Hypersonic Weapons System in Development
Russia, China, and the United States are in a race to build hypersonic weapons. Read on to learn more about these weapons.
Hypersonic weapons are defined as weapons that can travel faster than the speed of sound, or Mach 5. Why do Russia, China, and the United States want to build hypersonic weapons? It seems that these nations want to avoid detection by central defense systems. Currently, inter-continental ballistic missiles can travel greater than Mach 5. However, they arc as they travel. Recently, China announced that they have successfully conducted a test on a hypersonic cruise missile that travels at Mach 6.

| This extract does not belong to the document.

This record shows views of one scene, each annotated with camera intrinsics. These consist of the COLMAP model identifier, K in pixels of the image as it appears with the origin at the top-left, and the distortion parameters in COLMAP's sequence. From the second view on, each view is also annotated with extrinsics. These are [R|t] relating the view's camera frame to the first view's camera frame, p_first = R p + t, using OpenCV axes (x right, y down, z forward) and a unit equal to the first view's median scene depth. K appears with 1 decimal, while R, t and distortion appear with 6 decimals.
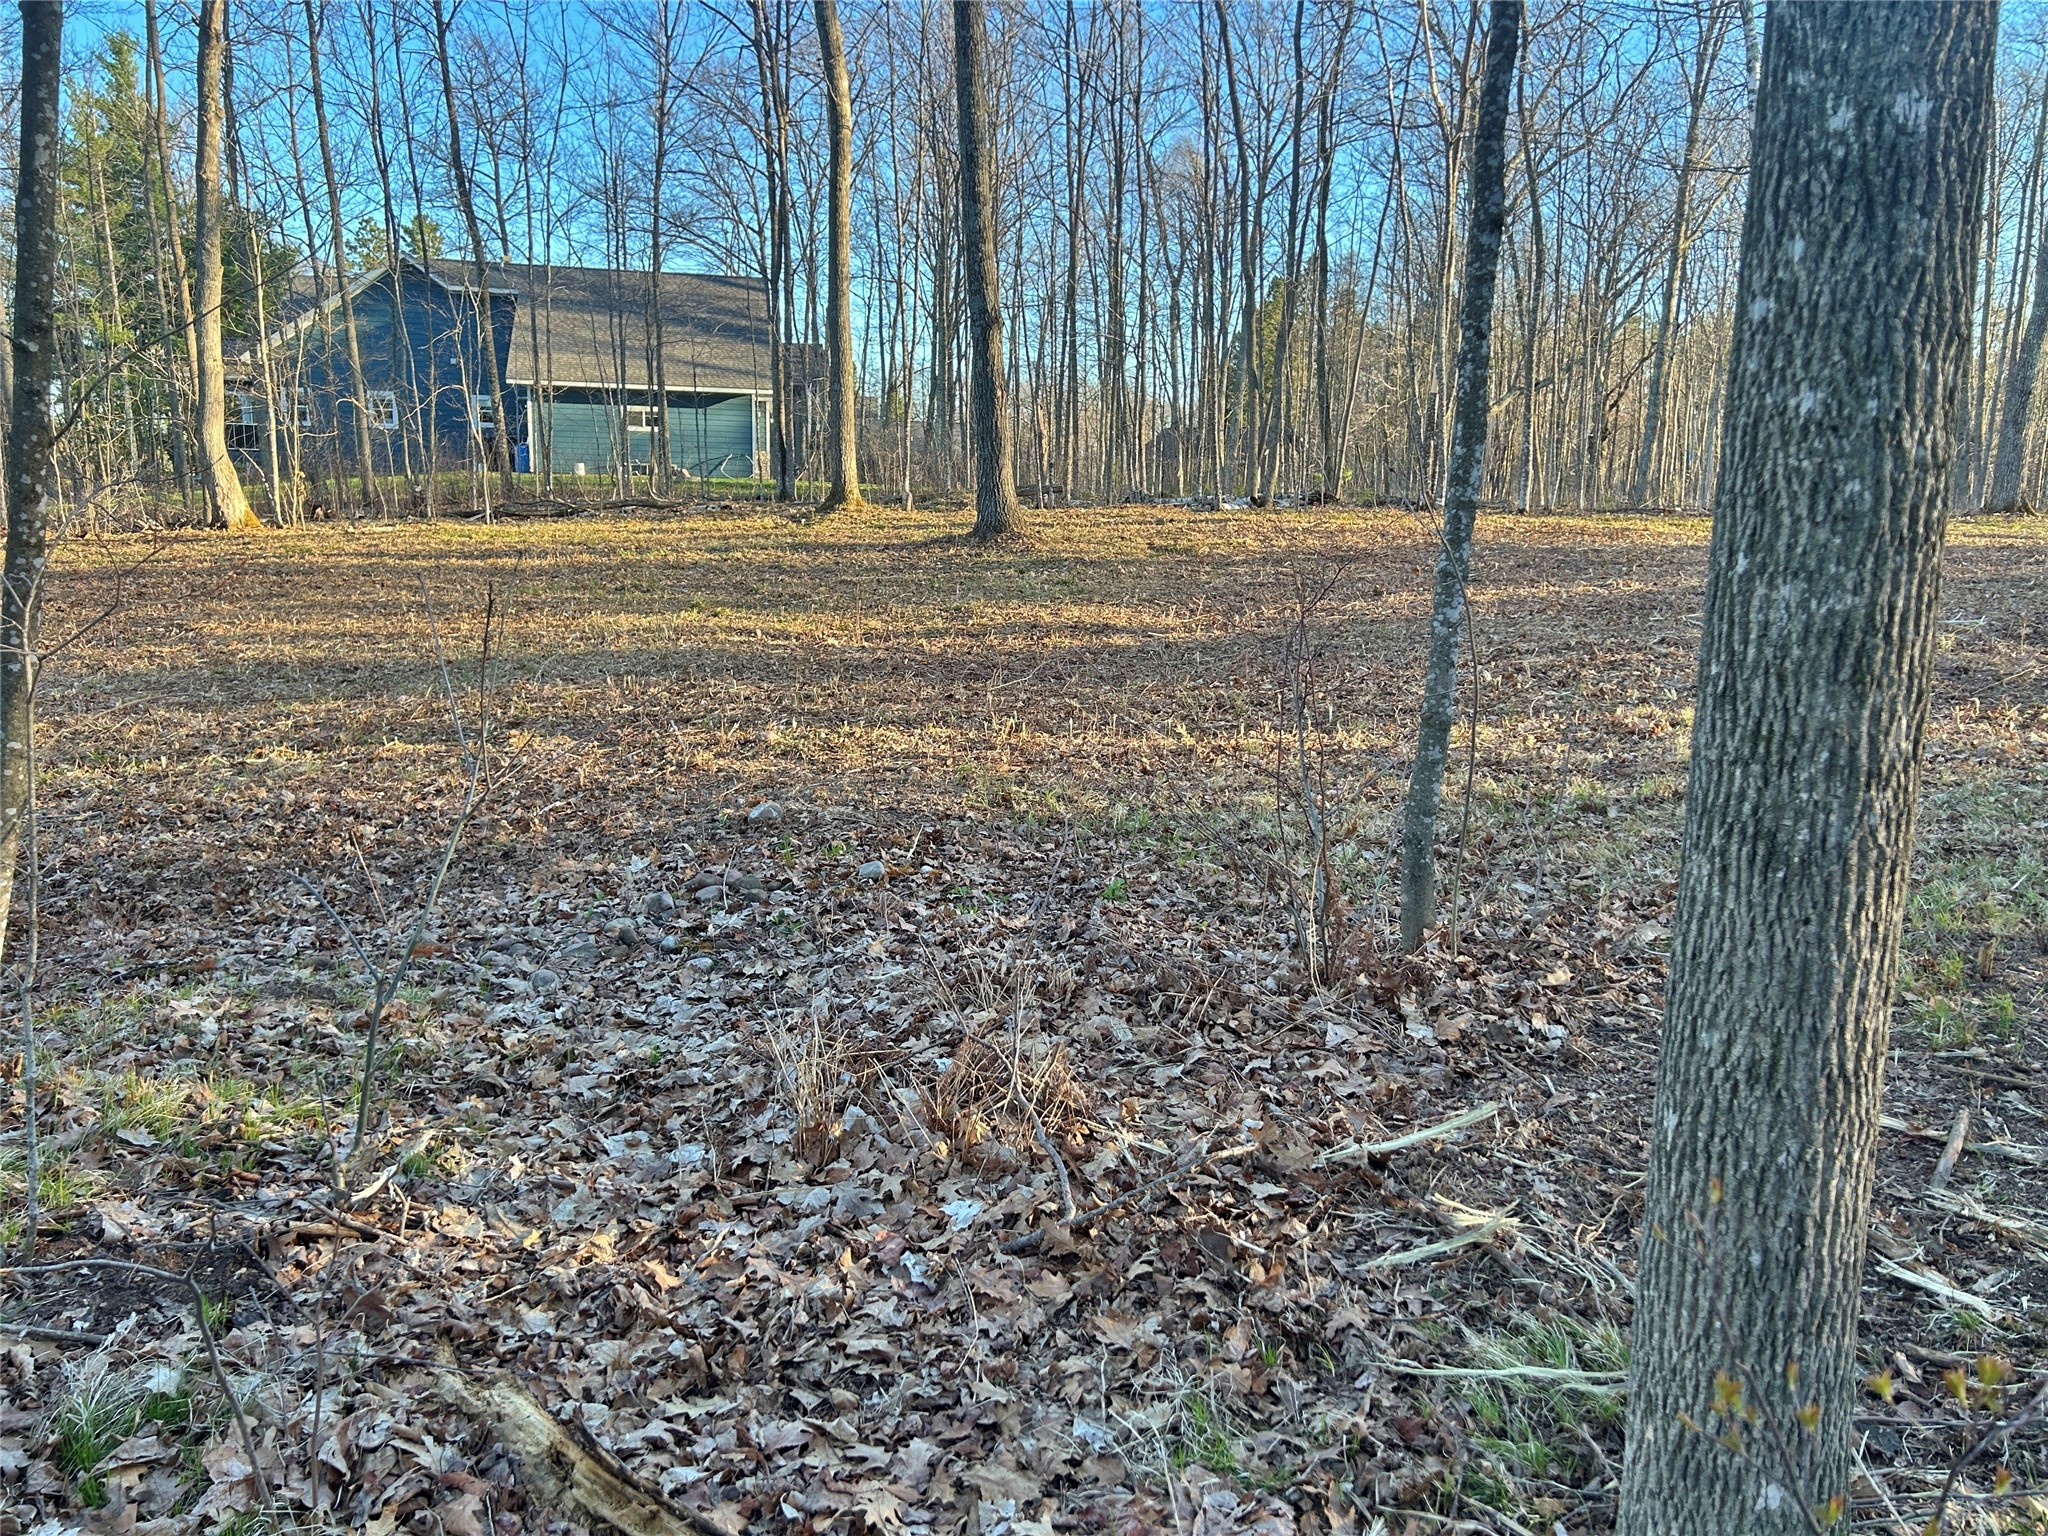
lens RADIAL K [[1514.5, 0, 1044.6], [0, 1514.5, 771.3], [0, 0, 1]] dist [0.046506, -0.051117]
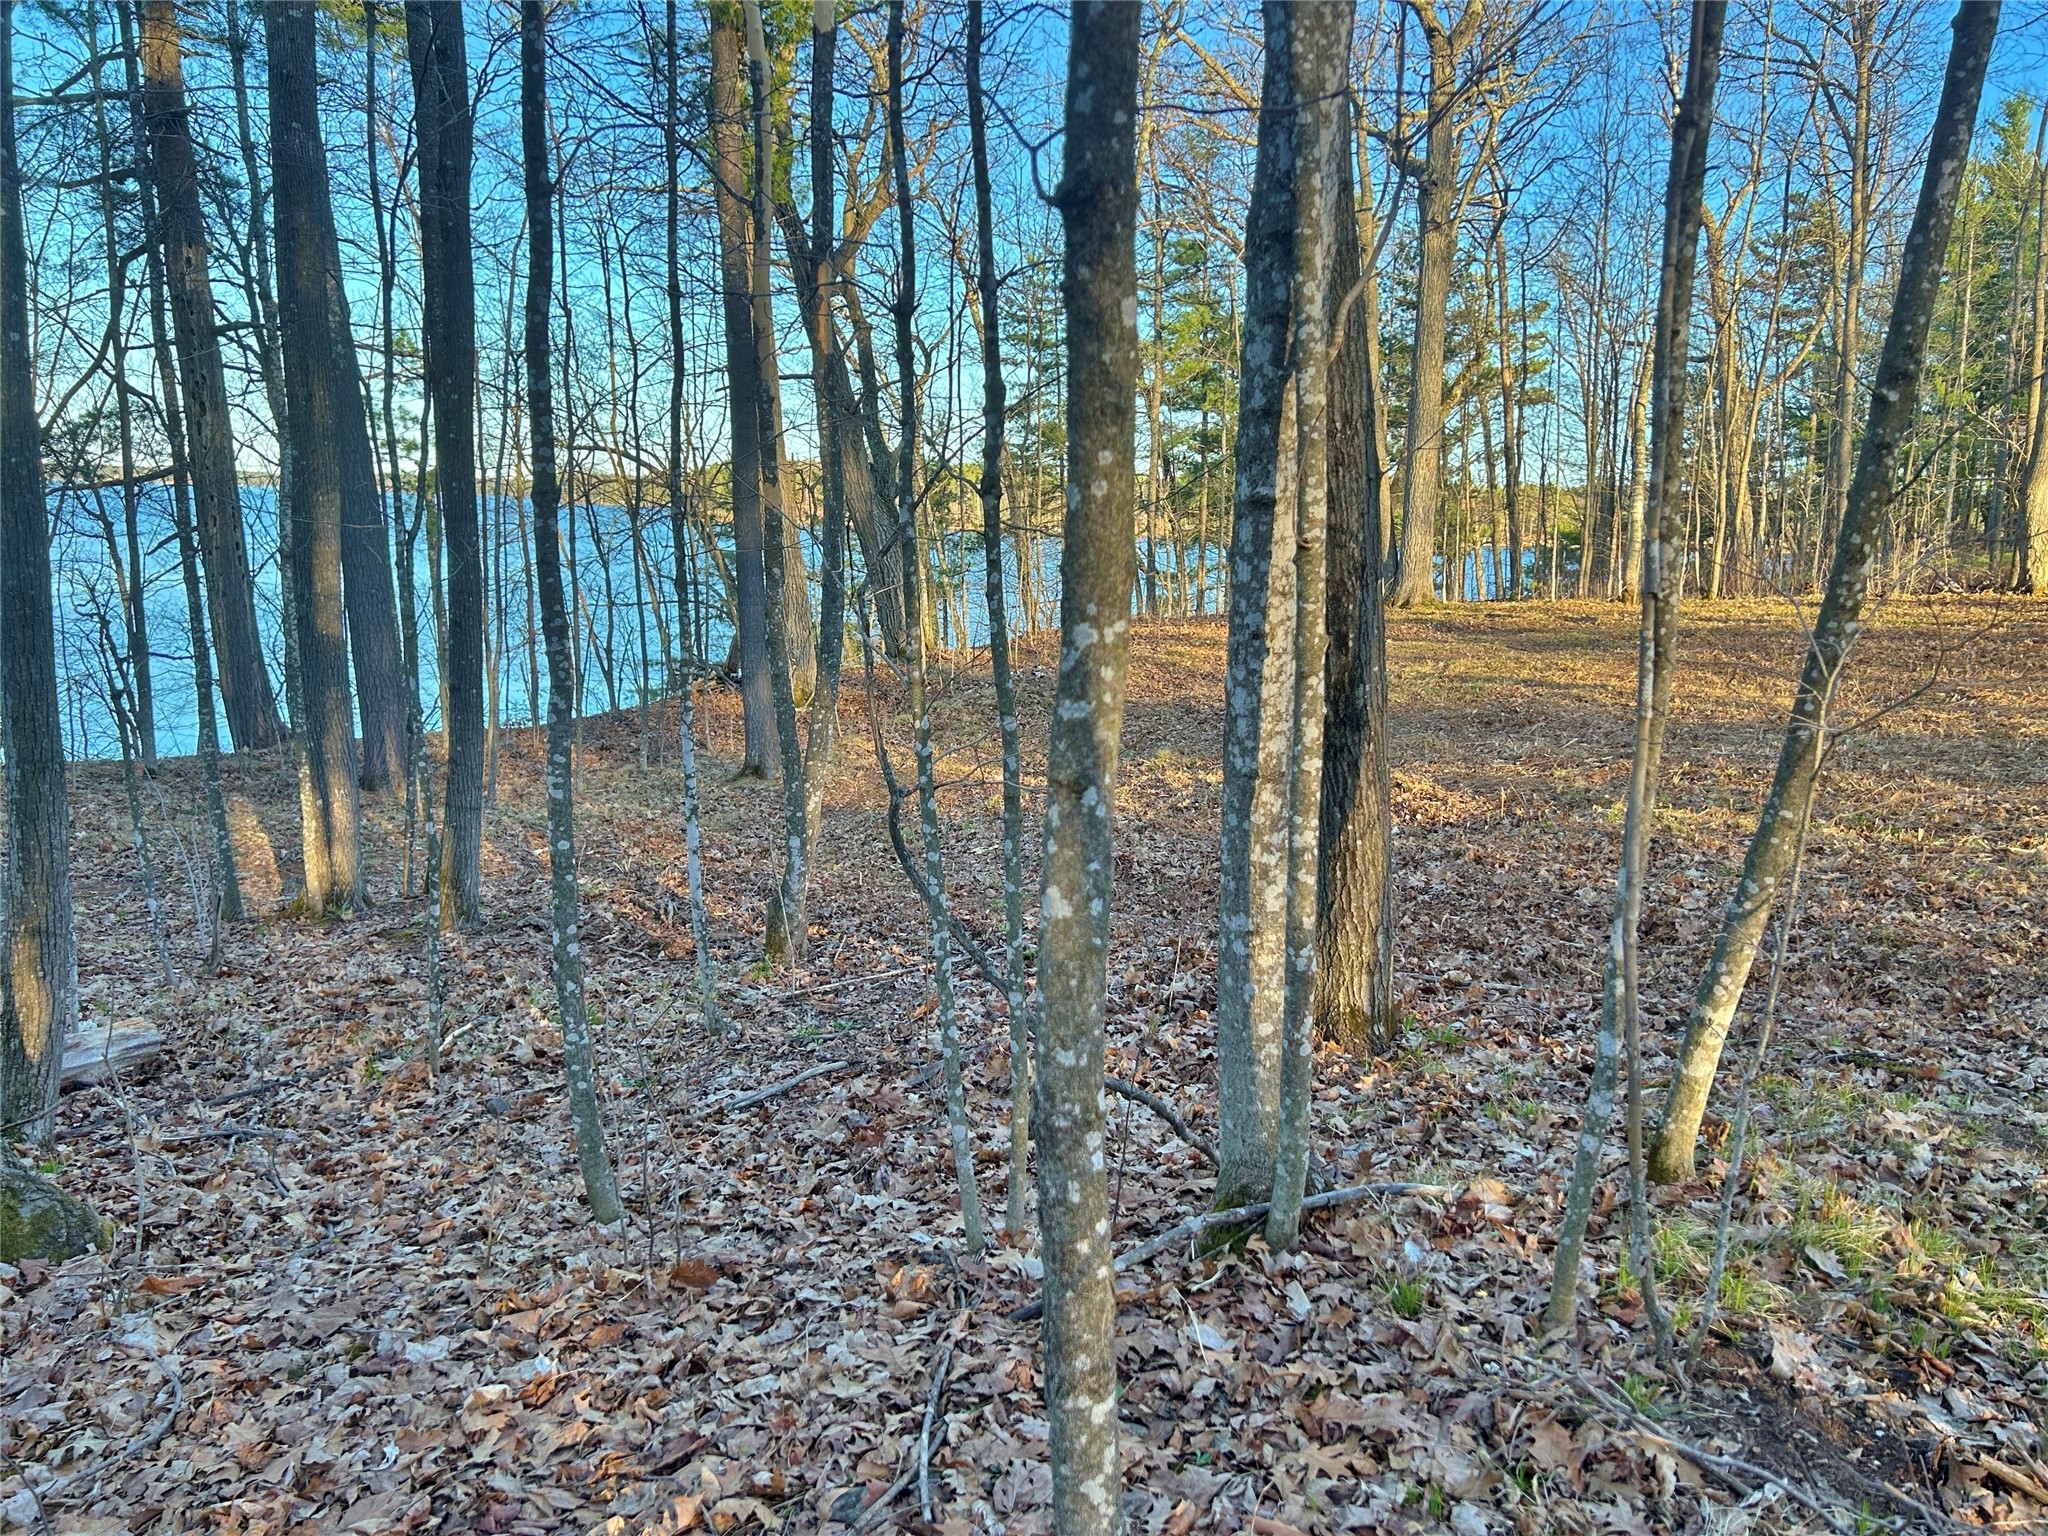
lens RADIAL K [[1514.5, 0, 1033.5], [0, 1514.5, 772.6], [0, 0, 1]] dist [0.046506, -0.051117]
pose [[0.489499, 0.137840, -0.861041, -0.064534], [-0.170782, 0.983459, 0.060348, -0.015293], [0.855117, 0.117510, 0.504942, 0.084885]]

This test has prompted the United States to move forward in a decades-long avoidance of making hypersonic missiles. Why the avoidance? The cost, time, and technology, always seemed to be out of reach. “You see a flurry of activity, a lot of investment, and then we conclude it’s a bridge too far,” says aerospace engineer Mark Lewis, director of defense research and engineering for modernization in the U.S. Department of Defense. Technological hurdles such as propulsion, control, and heat resistance prevented development.
The United States has recently allocated 1 billion dollars into hypersonic research. The U.S. Navy plans to put one of its first hypersonic weapons to sea in eight years, aboard submarines. The name of the new missile is called Global Strike.
Heating factors into the development of the missile. However, to make the missile maneuver the way they want, engineers have created a triangular-shaped weapon. This shape helps offset some of the heating issues. As of now, the missile can withstand temperatures of 2,000 C or 3632 Fahrenheit. It’s not only heating they have to solve. They also have to solve how air coming into the engine area moves within the chamber.
High airspeeds also pose challenges for engines on HCMs, which, unlike HGVs, have their power plants. HCMs use a supersonic combustion ramjet, or “scramjet,” to accelerate. “It’s the simplest type of jet engine you could ever imagine, where an open tube allows air to mix with fuel,” Lewis says. “It’s also perhaps the most complicated type you can imagine because of the extreme conditions under which it operates.”
Boost glide hypersonic weapons take off like ballistic missiles but remain in the atmosphere, leveling off and then gliding to their targets at speeds over Mach 5. The unique flight profile of boost-glide weapons makes them unstoppable by modern air defenses. This missile could strike anywhere in the world in under an hour. This indicates that the missile could travel between the Mach 10 to Mach 20 range or 7,600 to 15,200 miles an hour. Global Strike would also be useful in a major conflict with an adversary, targeting enemy headquarters, radar sites, and missile batteries, weakening the enemy’s defenses and paving the way for strikes by manned aircraft.
Russia recently unveiled a weapon called the Kinzhal, said to reach Mach 10 under its power, and another that is boosted by a rocket to an astonishing Mach 27. China showed off a rocket-boosted hypersonic glide vehicle (HGV) of its own, the Dongfeng-17, in a recent military parade.
The Navy is building 10 Virginia-class submarines with the Virginia Payload Module, thus ensuring at least ten platforms capable of carrying Global Strike.
Right now, the United States is unable to detect a launch of hypersonic missiles. However, plans are underway to place satellites in low Earth orbit by 2030. Once the satellites can detect the heat from the missiles, the military can then develop a way to stop them from hitting potential targets.